── 本文

FNMNL編集部が選ぶ1月のベスト6リリース
早いもので、もう2017年最初の1ヶ月が過ぎた。1月から様々な音楽ニュースが飛び交ったが、今月のビッグトピックといえばMigosのアルバム『CULTURE』のリリースだろうか。様々な要因があったとはいえ、このアトランタの特異なラップトリオのアルバムがこれほどまでに待望されるとは、にわかには信じがたい。日本にいるからわからないだけかもしれないが、知人と何度「Migosが売れてるのって、信じられないよね」という会話をしたかわからない。
そんなMigosなど、 1月にリリースされた作品からFNMNL編集部のオススメするリリースを紹介する。
1. Migos - 『CULTURE』
Migosの快進撃はTwitterで"Bad and Boujee"内のリリック「Rain Drop, Drop Top」のバズから始まった。そして初のビルボードチャート1位の奪取、ゴールデングローブ賞でのChildish Gambinoの後押し、初のTVショー出演、映画『レヴェナント』風の"T-Shirt"のミュージックビデオのヒットと、多くのポジティブな要因が重なったおかげで、アルバム『CULTURE』は万全の状態でリリースされることになった。
大きな期待を背負ってリリースされた作品が、実は...というケースはたくさん見聞きしてきたが『CULTURE』は、Migosが育ってきたカルチャーを最先端なプロダクションとともに、伝えてくれる文句無しの作品だった。先行公開の2曲を始め、Murda Beatzの手によるダンスミュージックとも共鳴するオルタナティブなプロダクションが光る、"Get Right Witcha"やコカインとストリップクラブについて語られる"All Ass"、盟友2Chainzのラップも冴える"Deadz"など、単調なテーマをアドリブのバリエーションなどで、これだけ楽しく聴かせてくれるアルバムもそうないだろう。
2. Kehlani - 『SweetSexySavage』
昨年春の衝撃的な自殺未遂のニュースのあとにKehlaniが、ここまで見事なカムバックを果たすことを予想した人は、どれくらいいただろうか?

────
── 抽出データ

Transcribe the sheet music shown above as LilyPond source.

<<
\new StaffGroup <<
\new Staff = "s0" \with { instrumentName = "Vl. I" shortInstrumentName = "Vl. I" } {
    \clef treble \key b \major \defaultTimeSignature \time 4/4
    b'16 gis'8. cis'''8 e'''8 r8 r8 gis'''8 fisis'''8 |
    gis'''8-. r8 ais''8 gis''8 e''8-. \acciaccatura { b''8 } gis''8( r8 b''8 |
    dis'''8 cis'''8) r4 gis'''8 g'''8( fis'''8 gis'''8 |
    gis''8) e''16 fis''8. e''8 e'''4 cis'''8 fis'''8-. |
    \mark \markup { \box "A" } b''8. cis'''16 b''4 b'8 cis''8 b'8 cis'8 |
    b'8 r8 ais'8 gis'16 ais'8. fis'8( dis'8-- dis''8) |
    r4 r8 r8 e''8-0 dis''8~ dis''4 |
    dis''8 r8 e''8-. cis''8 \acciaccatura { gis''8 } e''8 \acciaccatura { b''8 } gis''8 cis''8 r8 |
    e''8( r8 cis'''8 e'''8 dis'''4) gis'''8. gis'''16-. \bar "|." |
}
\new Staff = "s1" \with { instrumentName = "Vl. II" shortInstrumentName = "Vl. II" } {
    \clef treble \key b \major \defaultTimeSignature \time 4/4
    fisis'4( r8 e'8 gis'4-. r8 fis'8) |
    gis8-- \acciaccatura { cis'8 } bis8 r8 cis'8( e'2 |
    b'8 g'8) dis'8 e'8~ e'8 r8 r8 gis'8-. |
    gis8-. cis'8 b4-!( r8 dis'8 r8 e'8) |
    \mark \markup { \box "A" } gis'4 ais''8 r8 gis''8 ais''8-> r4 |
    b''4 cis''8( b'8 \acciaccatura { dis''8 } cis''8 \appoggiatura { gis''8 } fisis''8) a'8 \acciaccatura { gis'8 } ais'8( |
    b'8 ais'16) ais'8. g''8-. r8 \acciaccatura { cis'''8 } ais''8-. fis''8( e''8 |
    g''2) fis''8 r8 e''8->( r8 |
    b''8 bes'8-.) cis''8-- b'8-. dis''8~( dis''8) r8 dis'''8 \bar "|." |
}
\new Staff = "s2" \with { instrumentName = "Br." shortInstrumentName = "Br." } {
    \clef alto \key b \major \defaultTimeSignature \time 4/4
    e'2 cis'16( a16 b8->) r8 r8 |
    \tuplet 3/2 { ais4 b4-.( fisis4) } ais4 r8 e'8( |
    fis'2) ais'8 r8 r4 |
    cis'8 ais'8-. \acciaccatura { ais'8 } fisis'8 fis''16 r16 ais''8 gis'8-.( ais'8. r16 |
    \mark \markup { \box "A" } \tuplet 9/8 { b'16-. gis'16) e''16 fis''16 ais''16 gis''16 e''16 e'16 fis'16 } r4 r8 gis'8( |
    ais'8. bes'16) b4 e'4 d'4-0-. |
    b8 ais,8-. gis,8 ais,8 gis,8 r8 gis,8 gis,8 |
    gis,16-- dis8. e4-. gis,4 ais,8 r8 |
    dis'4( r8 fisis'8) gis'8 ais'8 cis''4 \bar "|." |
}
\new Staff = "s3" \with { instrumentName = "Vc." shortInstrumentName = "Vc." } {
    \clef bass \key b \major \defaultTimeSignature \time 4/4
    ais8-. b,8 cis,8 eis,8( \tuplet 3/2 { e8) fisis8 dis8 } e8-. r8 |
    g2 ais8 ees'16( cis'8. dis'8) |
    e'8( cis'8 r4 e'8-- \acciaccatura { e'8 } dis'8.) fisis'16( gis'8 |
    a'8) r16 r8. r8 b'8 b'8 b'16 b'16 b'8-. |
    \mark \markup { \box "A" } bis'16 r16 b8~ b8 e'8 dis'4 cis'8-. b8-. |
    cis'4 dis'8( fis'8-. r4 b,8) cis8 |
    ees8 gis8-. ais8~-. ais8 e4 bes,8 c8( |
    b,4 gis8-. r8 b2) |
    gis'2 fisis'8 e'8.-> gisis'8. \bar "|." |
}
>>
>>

────

課題内容
**1.** 本文でダブルクォーテーションに囲まれて挙げられている曲名を、すべて書き出すこと。
**2.** 1月のベストリリースを紹介する本文を、その最後の文の後から書き継ぐこと。
上の資料は本文とは別のものである。

設問別解答
**1.** "Bad and Boujee"、"T-Shirt"、"Get Right Witcha"、"All Ass"、"Deadz"

**2.**
夭逝のシンガーAaliyahをサンプリングし、自殺未遂を振り切るような歌詞になっている"Personal"やAkonの大ヒットを用い、キャッチーに仕上げた"Undercover"、New Editionを使用した"In My Feelings"など、多様な年代の楽曲を、決して古臭くしない形でサンプリングしながら、R&Bの系譜を更新しようとした意欲作になった。タイトルもTLCの名作『CrasySexyCool』からの引用だ。
3. Matt Martians - 『The Drum Chord Theory』
The Internetは昨年のアルバム『Ego Death』をリリースしてから、よりいい形でバンドにカムバックするために、それぞれのメンバーがソロアルバムをリリースすることをアナウンスしていた。その中でいち早くリリースしたのがMatt Martiansだ。(Sydもその直後にアルバム『Fin』をリリース)
全体的にはオーガニックでソウルフルでスムースだけれども、どこかケミカルに歪んでいる、このアルバムは、Matt Martiansがアシッドの摂取を始めたときからアイディアとして浮かんでいたサウンドを具現化したものだという。バンドメンバーのSteve LacyやSyd、そしてOdd FutureのTyler, The Creatorのサポートを得て出来上がった今作は確かにThe Internetの中から生まれたサウンドといえると同時に、Matt Martiansというアーティストのサイケデリックなテイストもしっかりと伝えてくれる。
4. G.RINA - 『LIVE & LEARN』
前作から引き続き80'sブギー・ディスコを基調にしつつも、その中にモダンなヒップホップやR&Bのエッセンスを融合させるなど、彩りも鮮やかになったG.RINAの最新作。今作では自身をよりプロデューサー的な立ち位置で捉え、個性豊かなゲスト陣を配している。「大人になって幅広い層に届ける作品を作りたいと考えるようになった」と本人が語るとおりのポップさを持ちつつ、しっかりとアーティストシップを発揮した内容に。
5. Tory Lanez - 『Chixtape 4』
Kehlaniのアルバムもサンプリングや歌詞の引用を多く行っている作品だったが、カナダのシンガーTory Lanezが新年早々にリリースした今作はほぼ全編にわたり2000年代のR&Bからのサンプリングとなっている。さすがに露骨すぎると思うリスナーもいるかもしれないが、彼は出世作"Say It"や昨年の大ヒット"Luv"まで、ずっと同じマナーを貫き通している。このキャッチーすぎる作品はその集大成だということで、ぜひ聴いてみてほしい。
6. Chief Keef - 『Two Zero One Seven』
2016年は活動が止まっていた、Chief Keefが新年早々リリースしたミックステープ『Two Zero One Seven』。シカゴからLAに移住したあとのChief Keefはいわゆるドリル的なサウンドからはもちろん、トラップからも離れ独特の怪しい揺れ感のあるトラックを自作し、そこに酩酊感のあるフロウが乗るという、独自のモードを全開にしている。今作はLex LugerやYoung Chopなども参加しているが、我が道をいくスタンスは変わらずだ。本格的に活動を再開した途端に旧知のトラックメーカーへの暴力事件で逮捕されてしまったのは余計だった。